ART | CRITIQUE

Après

PFlorence Mottot
@29 Jan 2010

Conjointement à Personnes, présentées au Grand Palais, Christian Boltanski propose au Mac/Val Après, une exposition où il invente un monde labyrinthique, animé par des voix et du souffle. Où l'on erre et rencontre des «hommes qui marchent»…

Il y a toujours un avant: celui de l’enfance par exemple, dont Christian Boltanski a, dans les années 70, tiré ses Saynètes comiques (1974), où il mimait des situations de sa jeunesse.

De même, il y a toujours un après. Qu’y a t-il «après»? L’œuvre présentée au Mac/Val renvoie au passé, l’instant, le futur, à la temporalité. Christian Boltanski décline ses obsessions sur le temps qui passe, celle du visage, de l’Histoire dont on se souvient, ou pas. Qu’y a-t-il donc «après»? Et «après» quoi? Et pour qui?

On n’est pas placé en face d’une œuvre, mais à l’intérieur de l’œuvre. Franchissant un rideau, sur lequel est projetée l’image d’un visage anonyme, on est plongé soudainement dans l’obscurité, dans une grande salle où le noir domine. Puis l’on distingue des éléments architecturaux, cubes couverts de bâches noires qu’un souffle anime de l’intérieur. Dans cet environnement inquiétant et labyrinthique, on est invité à faire son chemin, à littéralement errer.

D’où viens-je? Où aller? Résolument philosophique, le parcours s’entend comme la matérialisation d’une «quête existentielle». Créateur, Christian Boltanski invente un monde froid, inhospitalier. Le sens surgit des rencontres. Des hommes de bois, figurés en pleine marche (en référence à l’humain d’Alberto Giacommeti), nous imposent peu à peu leurs présences dispersées, à la mesure de notre cheminement. Ils posent des questions sur l’«après»: «Dis-moi, as-tu laissé beaucoup d’amis?», «Dis-moi, as-tu laissé un amour», «Dis-moi, était-ce brutal?», «Dis-moi, voulais-tu que cela finisse?». Questionnements polyphoniques, morcelés, abyssaux. L’exposition ne donne pas de réponses métaphysiques, elle scénarise.

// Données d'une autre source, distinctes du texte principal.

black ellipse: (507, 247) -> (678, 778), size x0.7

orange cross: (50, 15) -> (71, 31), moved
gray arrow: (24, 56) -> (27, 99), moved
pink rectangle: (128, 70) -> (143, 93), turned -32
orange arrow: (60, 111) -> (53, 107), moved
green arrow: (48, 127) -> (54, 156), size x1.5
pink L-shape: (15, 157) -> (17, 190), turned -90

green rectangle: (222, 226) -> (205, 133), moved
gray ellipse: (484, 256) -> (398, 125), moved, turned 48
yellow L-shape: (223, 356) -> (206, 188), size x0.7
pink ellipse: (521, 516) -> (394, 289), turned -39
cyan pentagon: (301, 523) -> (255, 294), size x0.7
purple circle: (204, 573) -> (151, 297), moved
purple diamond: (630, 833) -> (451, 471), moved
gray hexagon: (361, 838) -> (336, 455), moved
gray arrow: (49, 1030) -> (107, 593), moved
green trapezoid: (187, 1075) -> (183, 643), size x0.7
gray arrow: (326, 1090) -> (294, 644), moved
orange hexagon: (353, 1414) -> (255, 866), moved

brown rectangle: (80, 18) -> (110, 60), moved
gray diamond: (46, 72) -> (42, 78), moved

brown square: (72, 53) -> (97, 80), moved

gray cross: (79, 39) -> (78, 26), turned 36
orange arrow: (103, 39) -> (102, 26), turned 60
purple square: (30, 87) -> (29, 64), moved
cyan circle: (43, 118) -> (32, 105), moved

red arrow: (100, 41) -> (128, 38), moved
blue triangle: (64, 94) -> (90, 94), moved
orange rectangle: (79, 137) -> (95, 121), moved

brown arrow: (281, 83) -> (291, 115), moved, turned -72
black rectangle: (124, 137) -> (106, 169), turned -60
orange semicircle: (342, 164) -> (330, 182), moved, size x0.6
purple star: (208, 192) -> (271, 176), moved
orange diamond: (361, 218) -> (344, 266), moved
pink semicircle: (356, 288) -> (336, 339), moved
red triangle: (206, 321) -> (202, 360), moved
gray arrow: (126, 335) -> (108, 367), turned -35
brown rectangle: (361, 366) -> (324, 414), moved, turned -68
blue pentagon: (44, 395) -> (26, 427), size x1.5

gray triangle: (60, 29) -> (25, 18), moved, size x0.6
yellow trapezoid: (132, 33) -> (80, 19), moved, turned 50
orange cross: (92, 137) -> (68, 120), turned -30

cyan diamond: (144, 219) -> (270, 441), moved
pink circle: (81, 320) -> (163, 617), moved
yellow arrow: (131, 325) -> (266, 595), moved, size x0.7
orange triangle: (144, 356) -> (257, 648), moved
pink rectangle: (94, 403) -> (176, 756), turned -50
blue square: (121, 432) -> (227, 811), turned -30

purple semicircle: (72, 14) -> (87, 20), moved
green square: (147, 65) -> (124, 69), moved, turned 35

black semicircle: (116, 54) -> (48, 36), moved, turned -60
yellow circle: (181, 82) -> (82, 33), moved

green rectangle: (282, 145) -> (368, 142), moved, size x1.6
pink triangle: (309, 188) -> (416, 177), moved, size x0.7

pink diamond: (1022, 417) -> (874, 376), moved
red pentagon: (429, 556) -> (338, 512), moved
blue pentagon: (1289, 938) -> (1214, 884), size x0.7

Chaque homme qui marche possède des néons à la place des «mains» et de la «tête». De chaque pantin surgit ainsi de la lumière, au sens strict. Sans doute au sens symbolique. Les manteaux, dont Christian Boltanski recouvre les silhouettes de bois, sont une manière de plus de parler d’individus à la fois anonymes et singuliers, d’humanité.

Qu’y a-t-il «après»? Marqué par le parcours, l’individu est laissé à sa réflexion, puis «recueilli» dans une salle blanche et lumineuse. Treize photographies en noir et blanc, reproduites sur papier calque, sont affichées. treize regards photographiés disent l’absence concrète des Hommes.

Démiurge, Christian Boltanski? Il crée un univers, relie les temporalités: l’instant s’enchevêtre avec ce qui a été et ce qui sera.
La question, vertigineuse, de l’«après» sort l’exposition du strict cadre du musée, de la scénographie, de l’espace.
«Mon métier, ce serait de raconter des petites histoires qui incitent chacun à se poser des questions. Au lieu d’employer des mots, j’utilise des moyens visuels ou sonores, à la manière des paraboles», dit-il.
Christian Boltanski ne reproduit pas le réel, il se place du côté des artistes qui posent des questions existentielles.